▸ **Passage**
>>
WASHINGTON -- Gov. Bill Clinton's blueprint for a renewed America is as much social engineering as it is economic reform.
The core elements of the plan, a middle-class tax cut and improved education, have as much to do with equity as with the economy. But its overall aim is clear: to boost productivity, investment and growth, energizing recovery.
There is considerable question among experts whether, in its present form, it would do that, but it is expected to be refined as the Arkansas governor's hold on the Democratic nomination strengthens and the prospect of challenging President Bush looms closer.
His approach grows out of the conviction that the Bush-Reagan years have been economically disastrous, that the lingering recession was worsened by White House economic mismanagement and that Mr. Bush's policies have compounded two decades of substandard economic growth and are still largely based on tax breaks for the rich.
Using that indictment as a starting point, Mr. Clinton and his advisers have crafted a reform program, but critics say it is in the old tax-and-spend Democratic tradition.
"It's the same old looter's mentality that you find among many people on the left, in other words, we have to steal from one group to give to another," said Edward L. Hudgins, a fellow with the conservative Heritage Foundation.
<<
▸ **Data**
>>
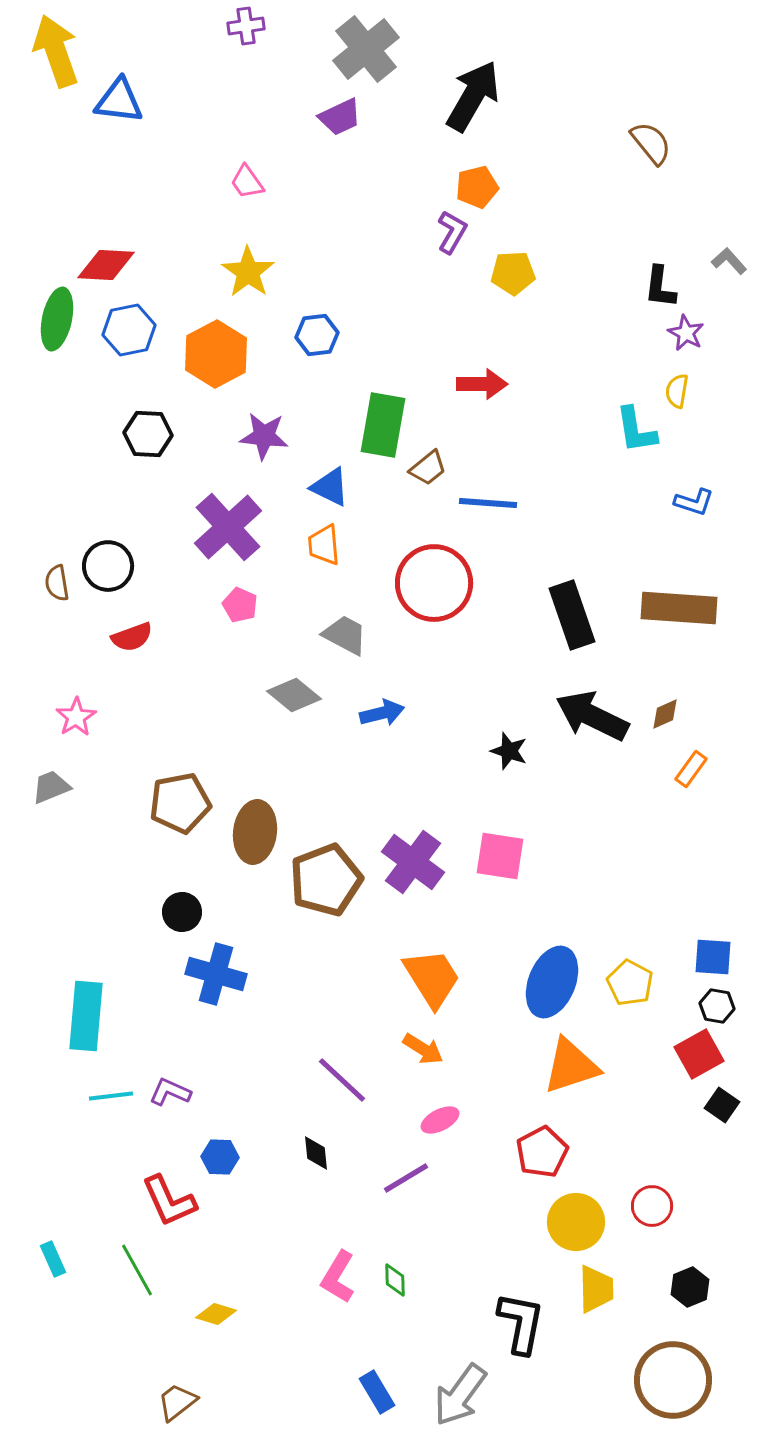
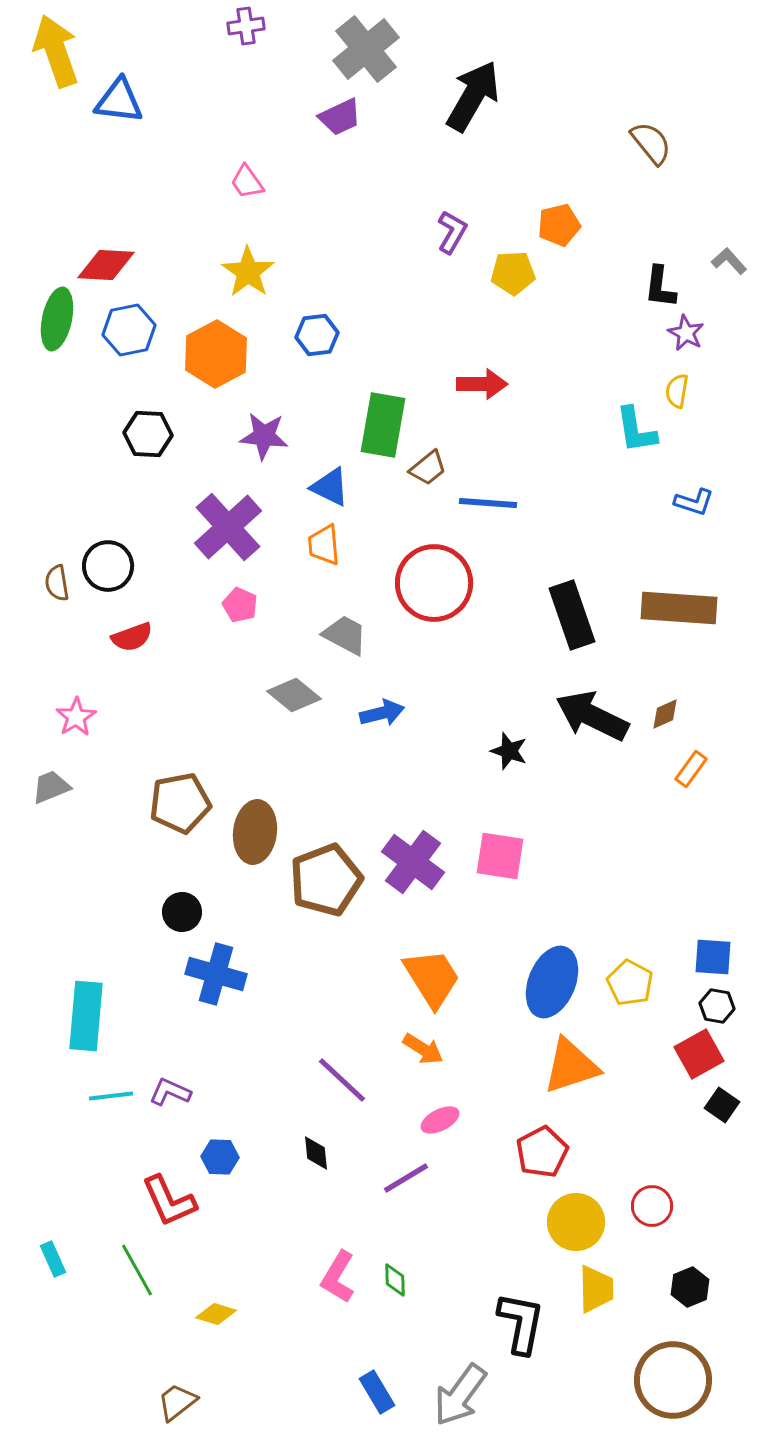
orange pentagon at (477, 187): moved 82 px right, 38 px down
<<
▸ **What this exercise asks**
1 > Repeat the stretch of the article on Clinton's economic plan from "WASHINGTON -- Gov." through "Bush looms closer.".
2 > Name every person mentioned in the article on Clinton's economic plan.
3 > Write the next part of the article on Clinton's economic plan, picking up after its final sentence.

▸ **Results in order**
1 >
WASHINGTON -- Gov. Bill Clinton's blueprint for a renewed America is as much social engineering as it is economic reform.
The core elements of the plan, a middle-class tax cut and improved education, have as much to do with equity as with the economy. But its overall aim is clear: to boost productivity, investment and growth, energizing recovery.
There is considerable question among experts whether, in its present form, it would do that, but it is expected to be refined as the Arkansas governor's hold on the Democratic nomination strengthens and the prospect of challenging President Bush looms closer.

2 > Bill Clinton, Bush, Reagan, Edward L. Hudgins

3 >
Robert J. Shapiro, director of economic studies at the Progressive Policy Institute and coordinator of the Clinton economic program, said, "This is not just about blame.
"The real question is, who has a strategy for re-creating the kind of growth that was routine in this country in the 1950s and '60s, the kind of growth that generates upward mobility for most people."
To get that growth, a Clinton administration would spur public and private investment in industry and seek to open productive opportunities for workers through education.
"You cannot get growth without increasing the access of all people to the means of being more productive," said Mr. Shapiro, a Baltimore native.
Mr. Clinton's plan calls for total reform of the education system, including national achievement standards for students, freedom for parents to select their child's school, and teacher pay linked to classroom performance.
He would introduce an apprenticeship partnership between high schools and local industries to get students not bound for college into job training. For college students, he would offer financial aid for anyone willing to repay the government, either through withholdings from their eventual pay or through two years of national service.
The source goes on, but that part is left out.